Integrability and Renormalization under $T \bar T$

TL;DR

This paper derives the renormalized Lagrangian for the $T\bar T$ deformed free scalar field theory, connecting the deformation, integrability, and $S$-matrix, and discusses implications for computing observables.

Contribution

It explicitly constructs the renormalized Lagrangian for the $T\bar T$ deformation of a free scalar up to second order, linking $S$-matrix factorization and integrability.

Findings

Renormalized Lagrangian obtained to second order in deformation parameter.

Deformed theories remain integrable with factorized $S$-matrix.
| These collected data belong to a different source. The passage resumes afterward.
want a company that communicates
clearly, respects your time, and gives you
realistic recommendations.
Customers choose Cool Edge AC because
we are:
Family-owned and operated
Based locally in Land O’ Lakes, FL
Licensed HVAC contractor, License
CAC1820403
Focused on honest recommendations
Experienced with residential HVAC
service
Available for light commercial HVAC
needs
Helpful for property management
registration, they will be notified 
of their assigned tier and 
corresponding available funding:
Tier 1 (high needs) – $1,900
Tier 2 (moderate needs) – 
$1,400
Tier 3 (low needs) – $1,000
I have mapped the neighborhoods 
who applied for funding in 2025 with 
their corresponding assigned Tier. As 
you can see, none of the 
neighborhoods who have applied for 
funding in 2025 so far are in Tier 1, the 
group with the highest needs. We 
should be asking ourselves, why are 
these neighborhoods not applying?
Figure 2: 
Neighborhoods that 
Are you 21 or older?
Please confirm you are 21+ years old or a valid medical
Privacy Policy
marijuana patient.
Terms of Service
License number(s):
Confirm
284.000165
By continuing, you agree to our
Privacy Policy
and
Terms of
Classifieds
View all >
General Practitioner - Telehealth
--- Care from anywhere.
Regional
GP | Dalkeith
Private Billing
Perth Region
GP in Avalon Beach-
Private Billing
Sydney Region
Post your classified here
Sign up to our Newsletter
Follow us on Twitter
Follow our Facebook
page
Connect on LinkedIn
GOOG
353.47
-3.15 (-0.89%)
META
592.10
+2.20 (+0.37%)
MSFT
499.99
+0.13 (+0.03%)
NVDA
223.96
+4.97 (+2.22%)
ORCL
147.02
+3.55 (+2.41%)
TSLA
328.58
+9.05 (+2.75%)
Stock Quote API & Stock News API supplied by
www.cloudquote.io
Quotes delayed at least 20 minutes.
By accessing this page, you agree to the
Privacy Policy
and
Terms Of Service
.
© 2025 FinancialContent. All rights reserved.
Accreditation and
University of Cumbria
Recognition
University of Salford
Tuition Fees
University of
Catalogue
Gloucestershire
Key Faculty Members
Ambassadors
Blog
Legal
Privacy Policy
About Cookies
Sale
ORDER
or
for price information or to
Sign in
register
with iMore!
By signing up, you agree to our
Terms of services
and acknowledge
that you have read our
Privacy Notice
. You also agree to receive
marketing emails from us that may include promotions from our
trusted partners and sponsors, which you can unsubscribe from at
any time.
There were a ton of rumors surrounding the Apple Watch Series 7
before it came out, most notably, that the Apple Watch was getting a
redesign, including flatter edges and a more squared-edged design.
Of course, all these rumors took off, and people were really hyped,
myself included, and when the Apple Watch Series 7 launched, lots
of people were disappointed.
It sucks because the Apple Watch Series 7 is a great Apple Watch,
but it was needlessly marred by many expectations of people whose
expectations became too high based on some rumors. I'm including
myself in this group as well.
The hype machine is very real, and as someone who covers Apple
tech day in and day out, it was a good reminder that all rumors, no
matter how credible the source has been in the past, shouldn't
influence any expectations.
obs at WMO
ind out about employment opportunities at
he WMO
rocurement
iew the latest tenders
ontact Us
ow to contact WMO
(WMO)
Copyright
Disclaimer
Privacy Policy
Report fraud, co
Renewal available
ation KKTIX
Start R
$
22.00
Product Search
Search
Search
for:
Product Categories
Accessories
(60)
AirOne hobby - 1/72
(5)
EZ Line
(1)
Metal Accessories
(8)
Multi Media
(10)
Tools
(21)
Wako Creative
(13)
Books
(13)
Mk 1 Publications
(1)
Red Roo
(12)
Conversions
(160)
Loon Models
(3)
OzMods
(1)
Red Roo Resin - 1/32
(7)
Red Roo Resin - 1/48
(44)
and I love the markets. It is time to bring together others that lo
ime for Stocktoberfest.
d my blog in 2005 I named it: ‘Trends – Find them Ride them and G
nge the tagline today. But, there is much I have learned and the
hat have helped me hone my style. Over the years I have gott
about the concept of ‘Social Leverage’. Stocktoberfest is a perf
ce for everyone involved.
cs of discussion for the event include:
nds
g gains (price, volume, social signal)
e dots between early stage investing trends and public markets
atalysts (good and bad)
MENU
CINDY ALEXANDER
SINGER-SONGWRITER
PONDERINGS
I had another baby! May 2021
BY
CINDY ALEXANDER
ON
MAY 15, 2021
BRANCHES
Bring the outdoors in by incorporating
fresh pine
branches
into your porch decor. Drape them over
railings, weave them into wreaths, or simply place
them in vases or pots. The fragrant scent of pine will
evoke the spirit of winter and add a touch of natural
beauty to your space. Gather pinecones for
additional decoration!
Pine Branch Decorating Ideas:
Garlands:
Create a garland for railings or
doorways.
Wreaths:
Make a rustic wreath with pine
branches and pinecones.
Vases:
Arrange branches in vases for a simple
Discussion on computing observables from the renormalized Lagrangian.

Abstract

Smirnov and Zamolodchikov recently introduced a new class of two-dimensional quantum field theories, defined through a differential change of any existing theory by the determinant of the energy-momentum tensor. From this $T\bar T$ flow equation one can find a simple expression for both the energy spectrum and the $S$-matrix of the $T\bar T$ deformed theories. Our goal is to find the renormalized Lagrangian of the $T\bar T$ deformed theories. In the context of the $T\bar T$ deformation of an integrable theory, the deformed theory is also integrable and, correspondingly, the $S$-matrix factorizes into two-to-two $S$-matrices. One may thus hope to be able to extract the renormalized Lagrangian from the $S$-matrix. We do this explicitly for the $T\bar T$ deformation of a free massive scalar, to second order in the deformation parameter. Once one has the renormalized Lagrangian one can, in principle, compute all other observables, such as correlation functions. We briefly discuss this, as well as the relation between the renormalized Lagrangian, the $T\bar T$ flow equation, and the $S$-matrix. We also mention a more general class of integrability-preserving deformations of a free scalar field theory.